Photo by Dong Cheng on Unsplash

Hands-On Tutorial: ollama and Docker Integration

·

2 min read

Introduction

As you know, Ollama is a very easy-to-use tool for local LLM. It lets people run and experience the latest models with little effort, using simple commands such as:

  • ollama run llama3

  • ollama ps / ollama list

  • ollama serve

What's more groundbreaking is that it's now available on Docker. Here is the news.

And now you can use Docker to combine the popular open-webui and Ollama to build an easy-to-use, modern, data-controlled chatbot just for you.

Prerequisite

  • Install Ollama

  • Ensure good network conditions; the model file is usually large, so 100Mbps bandwidth is necessary

  • [Optional] Install Docker

DIY

Installing Ollama and running it through the command line on macOS is very easy.

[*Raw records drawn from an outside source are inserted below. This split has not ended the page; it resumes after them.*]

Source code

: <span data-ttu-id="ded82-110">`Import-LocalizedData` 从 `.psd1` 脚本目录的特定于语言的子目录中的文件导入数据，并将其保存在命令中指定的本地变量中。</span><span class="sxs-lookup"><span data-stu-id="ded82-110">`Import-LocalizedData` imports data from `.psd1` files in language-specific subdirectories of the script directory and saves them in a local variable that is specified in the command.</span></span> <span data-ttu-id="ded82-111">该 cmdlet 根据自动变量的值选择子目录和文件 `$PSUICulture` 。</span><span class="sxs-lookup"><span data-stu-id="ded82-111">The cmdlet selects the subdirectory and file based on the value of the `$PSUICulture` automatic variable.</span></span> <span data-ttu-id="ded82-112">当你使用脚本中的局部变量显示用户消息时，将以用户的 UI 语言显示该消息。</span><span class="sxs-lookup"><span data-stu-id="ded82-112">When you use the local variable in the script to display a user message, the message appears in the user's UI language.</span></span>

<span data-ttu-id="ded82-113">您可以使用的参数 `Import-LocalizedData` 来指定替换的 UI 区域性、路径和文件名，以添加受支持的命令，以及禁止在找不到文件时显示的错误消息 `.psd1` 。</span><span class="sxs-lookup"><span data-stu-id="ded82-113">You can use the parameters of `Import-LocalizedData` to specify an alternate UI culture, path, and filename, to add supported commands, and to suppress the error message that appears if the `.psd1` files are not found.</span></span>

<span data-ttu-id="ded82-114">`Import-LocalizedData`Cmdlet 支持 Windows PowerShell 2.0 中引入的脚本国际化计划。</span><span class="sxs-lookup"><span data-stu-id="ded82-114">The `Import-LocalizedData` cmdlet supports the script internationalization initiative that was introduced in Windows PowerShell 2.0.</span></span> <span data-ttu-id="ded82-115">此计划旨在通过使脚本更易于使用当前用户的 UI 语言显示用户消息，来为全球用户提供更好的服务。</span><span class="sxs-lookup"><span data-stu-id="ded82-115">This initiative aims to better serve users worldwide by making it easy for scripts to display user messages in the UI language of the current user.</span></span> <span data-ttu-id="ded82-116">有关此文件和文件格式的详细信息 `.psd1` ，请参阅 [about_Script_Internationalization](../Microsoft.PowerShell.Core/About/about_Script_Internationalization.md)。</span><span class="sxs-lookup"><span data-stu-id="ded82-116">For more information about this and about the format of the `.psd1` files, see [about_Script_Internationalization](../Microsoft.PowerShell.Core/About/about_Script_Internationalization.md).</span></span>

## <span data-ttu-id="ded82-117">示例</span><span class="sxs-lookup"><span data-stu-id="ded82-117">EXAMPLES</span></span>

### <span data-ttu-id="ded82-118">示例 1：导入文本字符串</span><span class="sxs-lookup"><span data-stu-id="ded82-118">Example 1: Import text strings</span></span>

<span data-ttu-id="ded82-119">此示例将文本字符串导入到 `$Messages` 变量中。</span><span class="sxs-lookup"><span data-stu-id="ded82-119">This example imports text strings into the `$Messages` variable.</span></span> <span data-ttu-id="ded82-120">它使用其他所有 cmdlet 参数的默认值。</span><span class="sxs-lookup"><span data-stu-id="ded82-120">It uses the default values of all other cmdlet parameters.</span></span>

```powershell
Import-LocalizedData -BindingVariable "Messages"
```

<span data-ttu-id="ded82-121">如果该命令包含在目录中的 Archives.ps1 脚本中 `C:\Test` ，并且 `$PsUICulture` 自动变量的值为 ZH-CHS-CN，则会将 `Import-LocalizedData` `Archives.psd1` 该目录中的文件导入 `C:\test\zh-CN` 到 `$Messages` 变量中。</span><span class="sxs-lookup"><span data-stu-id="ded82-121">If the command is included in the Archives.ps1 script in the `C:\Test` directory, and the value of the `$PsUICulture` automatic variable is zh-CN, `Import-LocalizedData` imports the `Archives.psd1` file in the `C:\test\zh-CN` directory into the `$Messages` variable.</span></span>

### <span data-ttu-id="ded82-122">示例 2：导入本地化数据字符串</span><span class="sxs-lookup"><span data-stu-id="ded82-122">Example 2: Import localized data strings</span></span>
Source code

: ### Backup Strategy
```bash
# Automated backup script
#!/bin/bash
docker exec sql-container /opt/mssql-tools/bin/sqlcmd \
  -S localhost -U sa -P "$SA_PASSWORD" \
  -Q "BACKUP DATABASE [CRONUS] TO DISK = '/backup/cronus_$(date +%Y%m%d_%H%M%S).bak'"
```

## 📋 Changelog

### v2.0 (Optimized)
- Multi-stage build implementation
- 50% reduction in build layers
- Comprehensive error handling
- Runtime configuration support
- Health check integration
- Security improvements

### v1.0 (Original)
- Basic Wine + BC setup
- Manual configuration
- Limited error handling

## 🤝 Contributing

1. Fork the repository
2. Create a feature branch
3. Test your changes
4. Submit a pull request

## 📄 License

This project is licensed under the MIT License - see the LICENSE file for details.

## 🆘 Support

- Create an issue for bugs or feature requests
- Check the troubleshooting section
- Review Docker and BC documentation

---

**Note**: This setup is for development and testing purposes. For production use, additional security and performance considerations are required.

# Install via Homebrew on macOS or use the setup package for Windows
brew install ollama

ollama run llama3

Running Ollama on Docker with Open-WebUI

# Run ollama
docker run -d --gpus=all -v 'D:\repos\ollama:/root/.ollama/models' -p 11434:11434 --name ollama ollama/ollama

# Run open-webui
docker run -d -p 3000:8080 --add-host=host.docker.internal:host-gateway -v D:\repos\open-webui:/app/backend/data --name open-webui ghcr.io/open-webui/open-webui:main

On the Windows platform, you can choose the model storage path by specifying the path in the system environment variables, called OLLAMA_MODELS.

End

Please note, it seems less efficient when running on Docker. While it does enable and accelerate with GPU(nVidia 4070Ti 12GB), switching and initializing the model is very slow (running the model on a host machine is super fast on my machine with a 7b llama3 model).

And, GPU acceleration running on Docker is not available on Apple Silicon.